Every year, Tucson hosts the largest gem show in the world, said Bill Butkowski, a vendor from New Providence, N.J., and owner of The Mineral Cabinet, a business specializing in selling minerals, gems and shells from all over the world.

This year, in honor of the state’s Centennial celebration, organizers set up 48 cases of gems dug from Arizona mines. “The 100 Years of Arizona’s Best: The Minerals that Made the State” exhibit is also on display at the UA Mineral Museum. Dozens of smaller, separate shows are also hosted throughout Tucson in the first few weeks of February.

One of the reasons that Tucson is such a popular spot for the show is a combination of the city’s mildly arid climate and mineral-rich resources, Butkowski added. In exchange for the stockpile of gems and minerals, suppliers, buyers and tourists generate about $76.5 million for the city of Tucson and $6 million in state and local taxes, said Mayor Jonathan Rothschild.

The show includes vendors from France, Germany, parts of Asia as well as many local vendors. Kurt Niece, a UA alumnus and jeweler who specializes in silver, was one of the many vendors at the show. Niece not only makes jewelry, but also teaches jewelry-making and metalsmithing at Central Arizona College.

Many of the artists and vendors at the show did not start off as artists, buyers, suppliers, or jewelers, Niece said. Many worked in business, journalism, geology, geography and in science and research laboratories. Niece said he didn’t even think about making jewelry or working with silver until the middle of his second year at the UA. After apprenticing with a silver smith he switched his major and eventually graduated with a bachelor’s in fine arts.

Neffra Matthews, a geologist who works with Colorado’s Bureau of Land Management, also attended the show. She said she spends most of her time making topographical maps for the state of Colorado, but in her spare time creates works of art with her partner, Susan Judy. Judy owns Stone Quilt Designs, which features rock designs she created with a mirror image quilt design created by Matthews, who focuses on prehistoric designs and makes her own line of clothing, jewelry and quilts.

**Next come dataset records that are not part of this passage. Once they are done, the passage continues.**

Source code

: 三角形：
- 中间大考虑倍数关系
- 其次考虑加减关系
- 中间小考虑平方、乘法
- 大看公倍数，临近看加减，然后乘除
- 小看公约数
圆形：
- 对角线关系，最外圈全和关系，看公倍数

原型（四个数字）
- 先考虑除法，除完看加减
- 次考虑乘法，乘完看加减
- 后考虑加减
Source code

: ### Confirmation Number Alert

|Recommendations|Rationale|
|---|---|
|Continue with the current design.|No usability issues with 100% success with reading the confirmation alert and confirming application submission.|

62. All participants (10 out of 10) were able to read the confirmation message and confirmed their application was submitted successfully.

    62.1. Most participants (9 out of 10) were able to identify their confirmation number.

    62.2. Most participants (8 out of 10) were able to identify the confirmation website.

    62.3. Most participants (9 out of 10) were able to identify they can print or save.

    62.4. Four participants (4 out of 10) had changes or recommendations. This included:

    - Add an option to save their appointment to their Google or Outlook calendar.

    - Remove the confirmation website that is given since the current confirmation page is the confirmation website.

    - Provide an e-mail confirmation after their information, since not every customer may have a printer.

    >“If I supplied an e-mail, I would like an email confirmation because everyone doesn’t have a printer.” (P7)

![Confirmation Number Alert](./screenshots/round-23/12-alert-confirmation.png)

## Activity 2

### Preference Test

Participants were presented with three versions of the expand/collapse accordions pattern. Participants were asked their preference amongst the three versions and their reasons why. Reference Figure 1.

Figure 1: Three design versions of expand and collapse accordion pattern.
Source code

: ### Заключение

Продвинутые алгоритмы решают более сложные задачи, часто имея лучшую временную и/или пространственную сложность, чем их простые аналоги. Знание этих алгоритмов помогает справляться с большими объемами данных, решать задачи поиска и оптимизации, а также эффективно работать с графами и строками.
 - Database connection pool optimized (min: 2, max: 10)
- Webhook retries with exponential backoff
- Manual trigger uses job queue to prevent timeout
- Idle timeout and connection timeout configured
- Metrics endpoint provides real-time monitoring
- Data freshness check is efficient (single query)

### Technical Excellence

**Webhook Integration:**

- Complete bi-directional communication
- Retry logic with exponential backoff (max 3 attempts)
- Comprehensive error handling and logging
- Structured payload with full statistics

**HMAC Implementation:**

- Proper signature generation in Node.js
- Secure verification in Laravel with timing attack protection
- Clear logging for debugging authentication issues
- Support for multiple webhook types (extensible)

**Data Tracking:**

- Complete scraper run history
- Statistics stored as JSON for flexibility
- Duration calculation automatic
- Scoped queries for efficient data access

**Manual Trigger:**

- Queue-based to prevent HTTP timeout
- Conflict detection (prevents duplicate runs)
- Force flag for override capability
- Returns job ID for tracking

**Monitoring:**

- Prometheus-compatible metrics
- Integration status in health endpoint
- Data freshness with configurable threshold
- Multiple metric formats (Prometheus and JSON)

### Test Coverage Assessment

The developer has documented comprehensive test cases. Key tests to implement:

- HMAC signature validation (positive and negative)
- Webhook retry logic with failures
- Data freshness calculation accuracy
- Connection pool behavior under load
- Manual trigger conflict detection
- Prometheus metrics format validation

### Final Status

Judy and Matthews are featured artists in the Gallery of Lapidary Artists, a Colorado gallery that showcases stone artists. The gallery was started by Leo Atkinson, another vendor at the show, who specializes in geodes. Atkinson has attended the gem show for about 25 years, and is one of the few vendors who double as both supplier and buyer at the show, he said.

Like many of the other vendors, Atkinson did not start off as an artist, he said. He graduated from the University of Michigan as a parks and recreation director and did not start working with gems and minerals until he met his wife, a woodworks artist. Over the years, he has seen a great deal of success, even selling pieces to the sheik of Qatar, he said. The key to being successful even for small-time dealers, he said, is quality.

Most dealers at the show draw in moderate amounts of revenue, depending on the size of their business. Large dealers will many times draw in hundreds of thousands of dollars, while smaller vendors might gain $10,000 to $20,000 at most, Atkinson said.

Many vendors, he said, are attracted to the show not because of the amount of money they could make, but the opportunities that arise from being at the show.